当主は戸籍も変え、代々「髙津伊兵衛」を名乗る 320年以上続く鰹節専門店は、どうやって受け継がれているのか
創業1699(元禄12)年の、鰹節専門店「にんべん」(東京都中央区)。代々の当主が「髙津伊兵衛」を襲名し、320年以上にわたって、伝統ののれんを継いできた。現在も「つゆの素」など、家庭でお馴染みの調味料を世に送り出している。現在の13代当主は、どのように会社を引き継いだのか。襲名への思いや、事業を引き継いでからのかじ取りについて、13代当主で第7代社長の髙津伊兵衛氏に聞いた。 【動画】事業承継は社会問題でありチャンス
◆ビジネスネームではなく、本名も変える
―2009年に先代から経営を引き継ぎ、第7代社長に就任しました。
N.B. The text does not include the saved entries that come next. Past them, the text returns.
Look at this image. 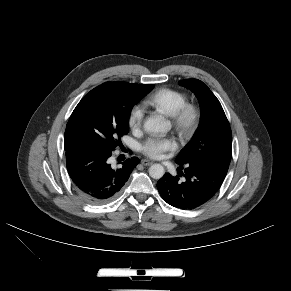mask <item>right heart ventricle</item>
<instances>
[{
    "mask_svg": "<svg viewBox=\"0 0 291 291\" xmlns=\"http://www.w3.org/2000/svg\"><path fill=\"white\" fill-rule=\"evenodd\" d=\"M186 102L187 96L183 92L171 88L158 89L144 101L146 106L169 117Z\"/></svg>",
    "mask_w": 291,
    "mask_h": 291,
    "instance_id": "obj_1",
    "label": "right heart ventricle"
}]
</instances>
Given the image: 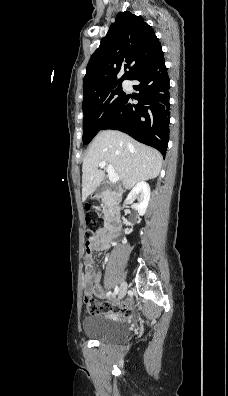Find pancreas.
<instances>
[{
    "mask_svg": "<svg viewBox=\"0 0 228 396\" xmlns=\"http://www.w3.org/2000/svg\"><path fill=\"white\" fill-rule=\"evenodd\" d=\"M102 201L105 204V206L103 207V213H104V215H106L107 214V196H103Z\"/></svg>",
    "mask_w": 228,
    "mask_h": 396,
    "instance_id": "pancreas-1",
    "label": "pancreas"
}]
</instances>
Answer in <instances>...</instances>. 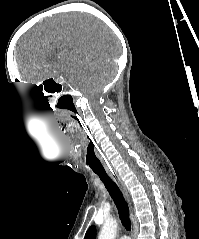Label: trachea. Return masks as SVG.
<instances>
[{
	"label": "trachea",
	"instance_id": "3493384b",
	"mask_svg": "<svg viewBox=\"0 0 199 239\" xmlns=\"http://www.w3.org/2000/svg\"><path fill=\"white\" fill-rule=\"evenodd\" d=\"M100 180L104 183L107 191L113 199L119 213L121 222L126 230L131 231V221L129 218V208L126 203L122 192L116 183L108 176L107 173H97Z\"/></svg>",
	"mask_w": 199,
	"mask_h": 239
}]
</instances>
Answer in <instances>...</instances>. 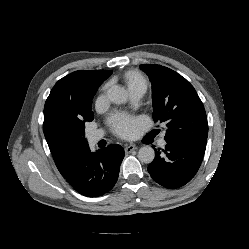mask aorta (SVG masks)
Instances as JSON below:
<instances>
[{"label": "aorta", "mask_w": 249, "mask_h": 249, "mask_svg": "<svg viewBox=\"0 0 249 249\" xmlns=\"http://www.w3.org/2000/svg\"><path fill=\"white\" fill-rule=\"evenodd\" d=\"M108 99L115 104H123L128 100V94L123 87L112 86L107 90ZM155 151L151 146H143L138 151V159L143 163H151L154 160Z\"/></svg>", "instance_id": "aorta-1"}]
</instances>
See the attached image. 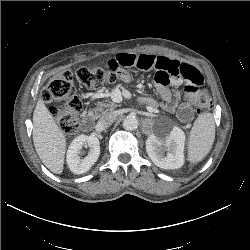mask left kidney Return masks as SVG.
Listing matches in <instances>:
<instances>
[{
  "instance_id": "1",
  "label": "left kidney",
  "mask_w": 250,
  "mask_h": 250,
  "mask_svg": "<svg viewBox=\"0 0 250 250\" xmlns=\"http://www.w3.org/2000/svg\"><path fill=\"white\" fill-rule=\"evenodd\" d=\"M185 134L174 126L165 137L152 135L146 141V152L153 163L162 169H178L183 166Z\"/></svg>"
}]
</instances>
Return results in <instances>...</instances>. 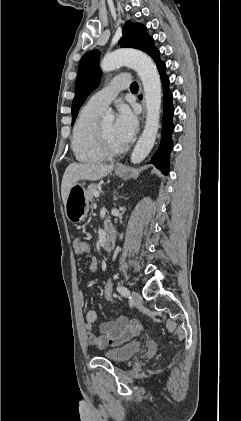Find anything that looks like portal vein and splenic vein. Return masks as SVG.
<instances>
[{"mask_svg": "<svg viewBox=\"0 0 241 421\" xmlns=\"http://www.w3.org/2000/svg\"><path fill=\"white\" fill-rule=\"evenodd\" d=\"M94 196H95L96 198H98V197H99V192H98V191H95V192H94Z\"/></svg>", "mask_w": 241, "mask_h": 421, "instance_id": "obj_1", "label": "portal vein and splenic vein"}]
</instances>
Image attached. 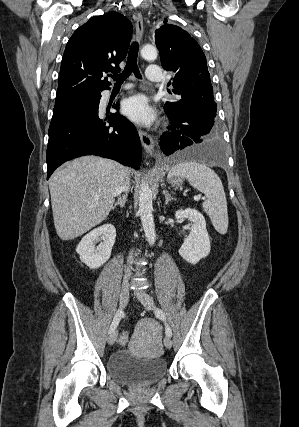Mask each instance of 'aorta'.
<instances>
[{"instance_id": "aorta-1", "label": "aorta", "mask_w": 299, "mask_h": 427, "mask_svg": "<svg viewBox=\"0 0 299 427\" xmlns=\"http://www.w3.org/2000/svg\"><path fill=\"white\" fill-rule=\"evenodd\" d=\"M141 56L147 61L157 58V49L152 45H145L141 50ZM152 191L147 182L142 181L139 190V214L145 236L152 246L156 240V231L153 218Z\"/></svg>"}]
</instances>
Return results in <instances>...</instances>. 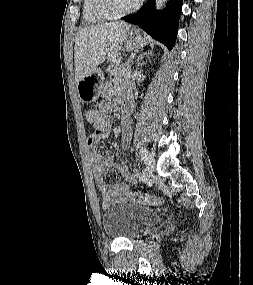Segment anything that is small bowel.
Instances as JSON below:
<instances>
[{"instance_id": "c3829d8e", "label": "small bowel", "mask_w": 253, "mask_h": 285, "mask_svg": "<svg viewBox=\"0 0 253 285\" xmlns=\"http://www.w3.org/2000/svg\"><path fill=\"white\" fill-rule=\"evenodd\" d=\"M129 88L117 79L108 80L102 89L103 100L96 111V119L93 123L94 133L87 140L90 149L94 180L100 192L102 206L108 209L116 204L127 202L129 188L127 183H134L137 180V173L130 172L125 165H119L116 169L122 175L125 183H108L103 174L109 170L112 163L110 152L100 153L97 150L101 140L106 139L110 134L109 115L113 110L111 99L117 97L118 101L124 106L125 114L122 118V141L121 149L127 151L131 139V121L129 117L130 104L127 98Z\"/></svg>"}]
</instances>
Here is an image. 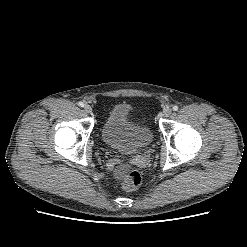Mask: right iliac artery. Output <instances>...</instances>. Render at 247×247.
Masks as SVG:
<instances>
[{
  "label": "right iliac artery",
  "mask_w": 247,
  "mask_h": 247,
  "mask_svg": "<svg viewBox=\"0 0 247 247\" xmlns=\"http://www.w3.org/2000/svg\"><path fill=\"white\" fill-rule=\"evenodd\" d=\"M78 105H79L80 107H84V103H83V102H79Z\"/></svg>",
  "instance_id": "right-iliac-artery-1"
}]
</instances>
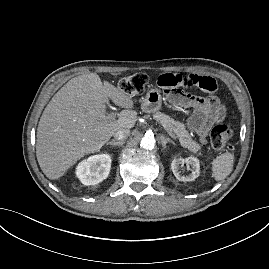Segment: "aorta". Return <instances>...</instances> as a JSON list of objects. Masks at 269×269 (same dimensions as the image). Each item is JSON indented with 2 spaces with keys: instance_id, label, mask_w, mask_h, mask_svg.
Instances as JSON below:
<instances>
[{
  "instance_id": "762f6f07",
  "label": "aorta",
  "mask_w": 269,
  "mask_h": 269,
  "mask_svg": "<svg viewBox=\"0 0 269 269\" xmlns=\"http://www.w3.org/2000/svg\"><path fill=\"white\" fill-rule=\"evenodd\" d=\"M155 142L156 140L153 135L146 134L142 137L140 146L143 149L150 150L154 148Z\"/></svg>"
}]
</instances>
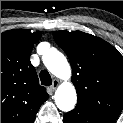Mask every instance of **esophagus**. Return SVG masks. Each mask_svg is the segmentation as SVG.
<instances>
[{"label":"esophagus","mask_w":123,"mask_h":123,"mask_svg":"<svg viewBox=\"0 0 123 123\" xmlns=\"http://www.w3.org/2000/svg\"><path fill=\"white\" fill-rule=\"evenodd\" d=\"M59 85V80L58 79H54L52 82V85L50 86L51 90L54 91Z\"/></svg>","instance_id":"1"}]
</instances>
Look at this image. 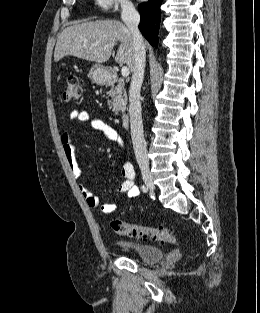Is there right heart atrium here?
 <instances>
[{"mask_svg":"<svg viewBox=\"0 0 260 313\" xmlns=\"http://www.w3.org/2000/svg\"><path fill=\"white\" fill-rule=\"evenodd\" d=\"M94 3L103 12L110 10L129 12L133 9V5L129 0H94Z\"/></svg>","mask_w":260,"mask_h":313,"instance_id":"d8ad5b80","label":"right heart atrium"}]
</instances>
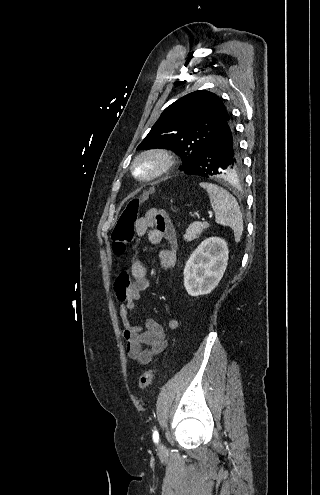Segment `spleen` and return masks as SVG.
I'll use <instances>...</instances> for the list:
<instances>
[{"instance_id": "3e777b00", "label": "spleen", "mask_w": 320, "mask_h": 495, "mask_svg": "<svg viewBox=\"0 0 320 495\" xmlns=\"http://www.w3.org/2000/svg\"><path fill=\"white\" fill-rule=\"evenodd\" d=\"M200 186L209 194L216 223L232 228L235 242L238 243L243 232V220L235 197L227 190L212 183L201 182Z\"/></svg>"}]
</instances>
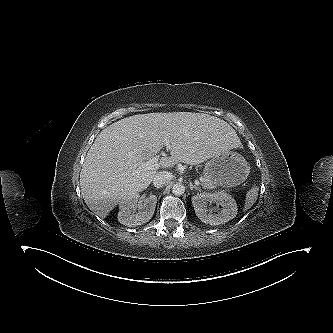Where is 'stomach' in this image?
Returning <instances> with one entry per match:
<instances>
[{"label":"stomach","instance_id":"1","mask_svg":"<svg viewBox=\"0 0 333 333\" xmlns=\"http://www.w3.org/2000/svg\"><path fill=\"white\" fill-rule=\"evenodd\" d=\"M249 174L244 157L237 152L227 151L212 157L204 167V178L214 186L234 187L243 183Z\"/></svg>","mask_w":333,"mask_h":333}]
</instances>
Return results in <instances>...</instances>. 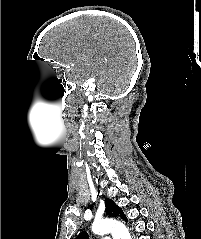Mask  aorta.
<instances>
[{"mask_svg": "<svg viewBox=\"0 0 201 239\" xmlns=\"http://www.w3.org/2000/svg\"><path fill=\"white\" fill-rule=\"evenodd\" d=\"M92 231L97 235L111 233L114 239H132L125 225L114 219L106 218L95 221L92 225Z\"/></svg>", "mask_w": 201, "mask_h": 239, "instance_id": "aorta-1", "label": "aorta"}]
</instances>
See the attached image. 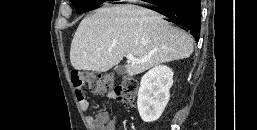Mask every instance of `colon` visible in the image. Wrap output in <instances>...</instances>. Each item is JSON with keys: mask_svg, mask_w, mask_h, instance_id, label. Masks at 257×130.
Returning <instances> with one entry per match:
<instances>
[{"mask_svg": "<svg viewBox=\"0 0 257 130\" xmlns=\"http://www.w3.org/2000/svg\"><path fill=\"white\" fill-rule=\"evenodd\" d=\"M71 81L78 99L84 97V88L88 87L93 93L113 94L116 99L127 105L135 103L138 81L133 77H124L121 83L115 86L112 74H100L91 71H73Z\"/></svg>", "mask_w": 257, "mask_h": 130, "instance_id": "colon-1", "label": "colon"}]
</instances>
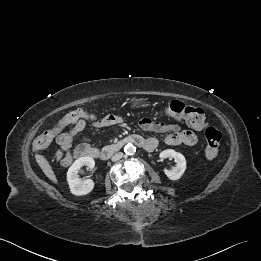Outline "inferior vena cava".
I'll return each instance as SVG.
<instances>
[{"label": "inferior vena cava", "instance_id": "obj_1", "mask_svg": "<svg viewBox=\"0 0 261 261\" xmlns=\"http://www.w3.org/2000/svg\"><path fill=\"white\" fill-rule=\"evenodd\" d=\"M122 157H123V153L119 152V153H116L115 155H113L111 160L113 162H116V161L120 160Z\"/></svg>", "mask_w": 261, "mask_h": 261}]
</instances>
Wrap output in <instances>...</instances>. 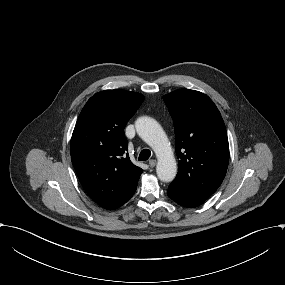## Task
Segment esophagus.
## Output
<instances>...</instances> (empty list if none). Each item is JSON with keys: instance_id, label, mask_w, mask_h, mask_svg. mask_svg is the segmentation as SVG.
Listing matches in <instances>:
<instances>
[{"instance_id": "esophagus-1", "label": "esophagus", "mask_w": 285, "mask_h": 285, "mask_svg": "<svg viewBox=\"0 0 285 285\" xmlns=\"http://www.w3.org/2000/svg\"><path fill=\"white\" fill-rule=\"evenodd\" d=\"M156 160L155 159H150L149 161H148V164H149V166L151 167V168H154L155 166H156Z\"/></svg>"}]
</instances>
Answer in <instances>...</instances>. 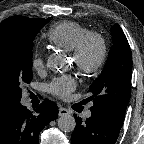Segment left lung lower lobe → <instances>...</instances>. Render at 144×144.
Instances as JSON below:
<instances>
[{
    "label": "left lung lower lobe",
    "instance_id": "left-lung-lower-lobe-1",
    "mask_svg": "<svg viewBox=\"0 0 144 144\" xmlns=\"http://www.w3.org/2000/svg\"><path fill=\"white\" fill-rule=\"evenodd\" d=\"M91 117L86 121L76 118V127L71 136V144H115L123 120L102 110L90 109Z\"/></svg>",
    "mask_w": 144,
    "mask_h": 144
}]
</instances>
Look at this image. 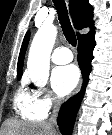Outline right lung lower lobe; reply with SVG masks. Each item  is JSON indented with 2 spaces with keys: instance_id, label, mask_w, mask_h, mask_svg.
Returning <instances> with one entry per match:
<instances>
[{
  "instance_id": "right-lung-lower-lobe-1",
  "label": "right lung lower lobe",
  "mask_w": 112,
  "mask_h": 135,
  "mask_svg": "<svg viewBox=\"0 0 112 135\" xmlns=\"http://www.w3.org/2000/svg\"><path fill=\"white\" fill-rule=\"evenodd\" d=\"M95 34L78 41V63L83 74L81 91L63 104L58 116V125L64 135L72 132L74 120L83 99L85 89L92 69L93 49L95 47Z\"/></svg>"
}]
</instances>
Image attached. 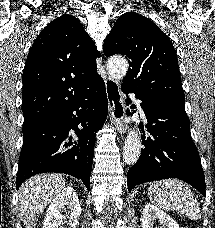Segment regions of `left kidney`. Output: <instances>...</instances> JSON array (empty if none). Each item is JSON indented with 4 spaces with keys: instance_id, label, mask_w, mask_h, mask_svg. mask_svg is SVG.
<instances>
[{
    "instance_id": "5707ae66",
    "label": "left kidney",
    "mask_w": 215,
    "mask_h": 228,
    "mask_svg": "<svg viewBox=\"0 0 215 228\" xmlns=\"http://www.w3.org/2000/svg\"><path fill=\"white\" fill-rule=\"evenodd\" d=\"M157 222H159L161 228L163 226H166V228H180L171 216H168L153 204H146L141 216V228H154V226H157Z\"/></svg>"
}]
</instances>
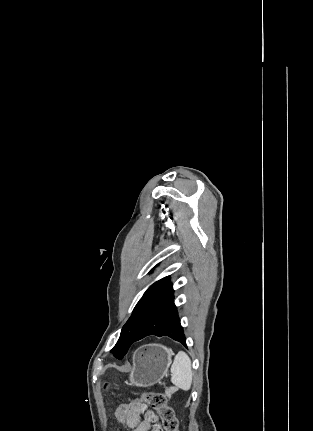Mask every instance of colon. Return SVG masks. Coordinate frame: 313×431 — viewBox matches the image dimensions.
I'll return each mask as SVG.
<instances>
[{"mask_svg": "<svg viewBox=\"0 0 313 431\" xmlns=\"http://www.w3.org/2000/svg\"><path fill=\"white\" fill-rule=\"evenodd\" d=\"M137 403L146 404L156 411L158 421L154 427V431H178V422L174 411L168 405L167 399L163 394L157 392L142 393Z\"/></svg>", "mask_w": 313, "mask_h": 431, "instance_id": "1", "label": "colon"}]
</instances>
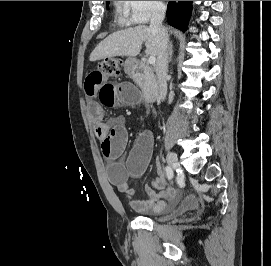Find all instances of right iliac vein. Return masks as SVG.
Here are the masks:
<instances>
[{
	"label": "right iliac vein",
	"instance_id": "1",
	"mask_svg": "<svg viewBox=\"0 0 271 266\" xmlns=\"http://www.w3.org/2000/svg\"><path fill=\"white\" fill-rule=\"evenodd\" d=\"M167 162L171 167L178 166V158L174 152H169L167 155Z\"/></svg>",
	"mask_w": 271,
	"mask_h": 266
}]
</instances>
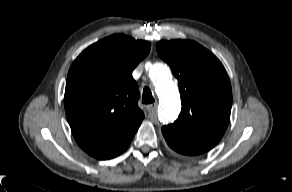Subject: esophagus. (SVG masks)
Wrapping results in <instances>:
<instances>
[{
  "instance_id": "34e87169",
  "label": "esophagus",
  "mask_w": 292,
  "mask_h": 192,
  "mask_svg": "<svg viewBox=\"0 0 292 192\" xmlns=\"http://www.w3.org/2000/svg\"><path fill=\"white\" fill-rule=\"evenodd\" d=\"M146 108H147V110H148L149 112H152V111L156 110V108H157V103H156V102H155V103H151V104L147 105Z\"/></svg>"
}]
</instances>
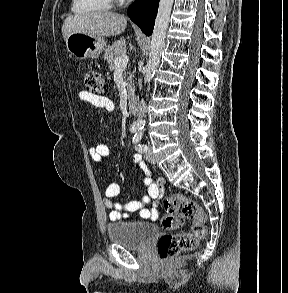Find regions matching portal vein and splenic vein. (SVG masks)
Instances as JSON below:
<instances>
[{
	"label": "portal vein and splenic vein",
	"mask_w": 288,
	"mask_h": 293,
	"mask_svg": "<svg viewBox=\"0 0 288 293\" xmlns=\"http://www.w3.org/2000/svg\"><path fill=\"white\" fill-rule=\"evenodd\" d=\"M129 62V57L124 54L120 57H118L115 61V69H123L127 66Z\"/></svg>",
	"instance_id": "portal-vein-and-splenic-vein-1"
}]
</instances>
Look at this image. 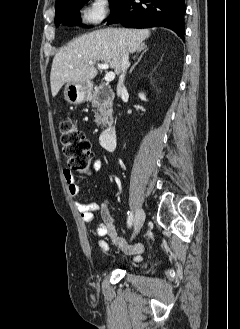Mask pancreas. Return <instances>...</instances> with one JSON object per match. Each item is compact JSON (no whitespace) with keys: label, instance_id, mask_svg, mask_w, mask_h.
Wrapping results in <instances>:
<instances>
[{"label":"pancreas","instance_id":"cf45deb5","mask_svg":"<svg viewBox=\"0 0 240 329\" xmlns=\"http://www.w3.org/2000/svg\"><path fill=\"white\" fill-rule=\"evenodd\" d=\"M90 102L97 109L95 111V123L106 127L112 118L113 99L107 95V91L98 88L93 92Z\"/></svg>","mask_w":240,"mask_h":329}]
</instances>
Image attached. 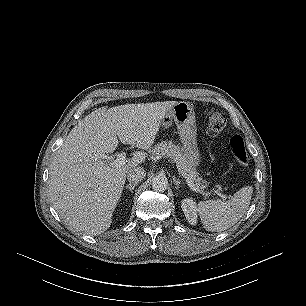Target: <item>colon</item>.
Returning a JSON list of instances; mask_svg holds the SVG:
<instances>
[{"label":"colon","mask_w":306,"mask_h":306,"mask_svg":"<svg viewBox=\"0 0 306 306\" xmlns=\"http://www.w3.org/2000/svg\"><path fill=\"white\" fill-rule=\"evenodd\" d=\"M204 118L206 131L210 136L220 133L226 126V117L219 111L207 109L205 110ZM229 148L238 163L246 165L249 162V154L241 136H232L229 140Z\"/></svg>","instance_id":"colon-1"}]
</instances>
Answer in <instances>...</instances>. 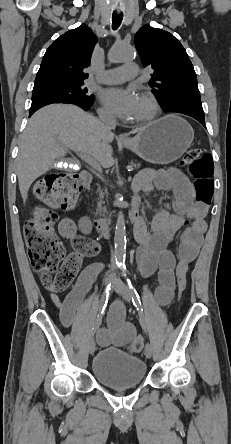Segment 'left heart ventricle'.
Returning a JSON list of instances; mask_svg holds the SVG:
<instances>
[{
    "mask_svg": "<svg viewBox=\"0 0 231 444\" xmlns=\"http://www.w3.org/2000/svg\"><path fill=\"white\" fill-rule=\"evenodd\" d=\"M150 111V106L149 104L142 98L139 96L138 99V104L135 110L134 115L132 116V118H137L140 117L142 115L147 114Z\"/></svg>",
    "mask_w": 231,
    "mask_h": 444,
    "instance_id": "1",
    "label": "left heart ventricle"
}]
</instances>
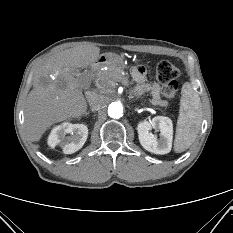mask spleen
Instances as JSON below:
<instances>
[{
    "label": "spleen",
    "mask_w": 233,
    "mask_h": 233,
    "mask_svg": "<svg viewBox=\"0 0 233 233\" xmlns=\"http://www.w3.org/2000/svg\"><path fill=\"white\" fill-rule=\"evenodd\" d=\"M180 112L174 140V150L181 153L196 140L202 122L201 101L191 83L182 86Z\"/></svg>",
    "instance_id": "3e777b00"
}]
</instances>
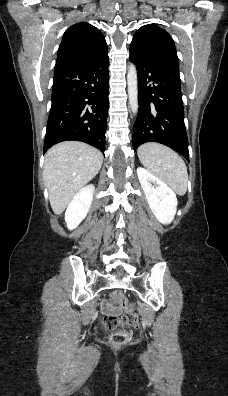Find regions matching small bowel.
Instances as JSON below:
<instances>
[{"label":"small bowel","mask_w":228,"mask_h":396,"mask_svg":"<svg viewBox=\"0 0 228 396\" xmlns=\"http://www.w3.org/2000/svg\"><path fill=\"white\" fill-rule=\"evenodd\" d=\"M102 309H103V311L106 312V313H109V312L112 311L110 305H109L107 302H104V303H103Z\"/></svg>","instance_id":"small-bowel-1"}]
</instances>
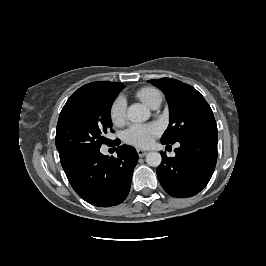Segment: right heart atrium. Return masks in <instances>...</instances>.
<instances>
[{
	"mask_svg": "<svg viewBox=\"0 0 266 266\" xmlns=\"http://www.w3.org/2000/svg\"><path fill=\"white\" fill-rule=\"evenodd\" d=\"M110 116L113 123L120 125L126 120V102L122 96H119L112 104Z\"/></svg>",
	"mask_w": 266,
	"mask_h": 266,
	"instance_id": "right-heart-atrium-1",
	"label": "right heart atrium"
}]
</instances>
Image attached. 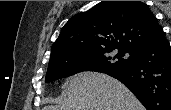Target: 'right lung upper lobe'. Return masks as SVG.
I'll return each instance as SVG.
<instances>
[{
    "label": "right lung upper lobe",
    "mask_w": 171,
    "mask_h": 110,
    "mask_svg": "<svg viewBox=\"0 0 171 110\" xmlns=\"http://www.w3.org/2000/svg\"><path fill=\"white\" fill-rule=\"evenodd\" d=\"M163 38L161 26L143 2L102 1L65 24L52 45L50 61L57 56L110 48L135 52Z\"/></svg>",
    "instance_id": "obj_1"
}]
</instances>
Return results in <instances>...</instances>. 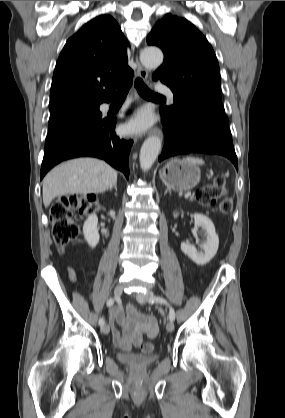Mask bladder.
<instances>
[{"label":"bladder","instance_id":"bladder-1","mask_svg":"<svg viewBox=\"0 0 285 418\" xmlns=\"http://www.w3.org/2000/svg\"><path fill=\"white\" fill-rule=\"evenodd\" d=\"M119 361L134 367H147L156 361L153 353H138L134 350L118 351Z\"/></svg>","mask_w":285,"mask_h":418}]
</instances>
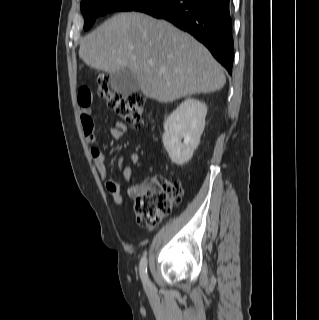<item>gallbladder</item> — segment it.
Listing matches in <instances>:
<instances>
[{
	"instance_id": "gallbladder-1",
	"label": "gallbladder",
	"mask_w": 319,
	"mask_h": 320,
	"mask_svg": "<svg viewBox=\"0 0 319 320\" xmlns=\"http://www.w3.org/2000/svg\"><path fill=\"white\" fill-rule=\"evenodd\" d=\"M109 84L112 90L122 95H130L140 90L137 78L128 69H122L110 74Z\"/></svg>"
}]
</instances>
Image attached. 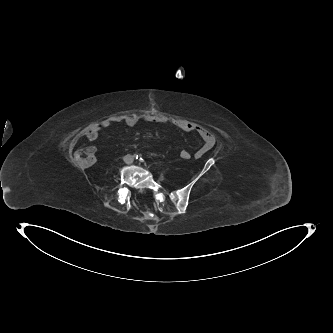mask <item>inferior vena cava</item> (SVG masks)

13代当主髙津伊兵衛の襲名は2020年でした。 もっと早く襲名すればよかったのですが、先代が亡くなったのが急で、その後妻の父親も亡くなりタイミングを逸していました。 襲名は何かと面倒なものです。 その後も先延ばしにしていたら、日本橋の老舗和菓子店「榮太樓總本鋪」の相談役、細田安兵衛さん(当時)から、お手紙を頂戴しました。 そこには名前を受け継ぐ大切さと、「そろそろ襲名してはいかがですか」と促す文面が綴られていて、これは真剣に考えなければならない、と動きはじめたのです。 ちょうど、「にんべん」が創業320周年に当たる時期でしたので、周年事業が終了するタイミングに合わせて襲名しました。 ―戸籍の名前も変えるんですね。 本名の克幸はそのままにして、ビジネスネームとして「髙津伊兵衛」を名乗ってもよかったのですが、先代も戸籍名を変えていました。 銀行口座の名義から何から、すべての変更手続きが必要だったので大変でした。
◆デパートのギフトが下火に、どう転換
―2009年に社長に就任したとき、どのような課題を抱えていたのでしょうか。 先代のときはギフト商品が主流で、デパートなどで高級贈答用の商品がよく売れた時代でした。 しかしギフト市場は次第に下火になり、日本の食卓も変わり、鰹節を贈る人も減っていきました。 だから、ギフト主流から「普段使い」へと経営の舵を切るのが、私の役割でした。 一方、旧本社ビルがあった日本橋室町界隈の大規模再開発に重なりました。 旧本社ビルがなくなるということで、経営環境が変わる転換点でもありました。 事業方針の転換に加え、組織再編も課題でした。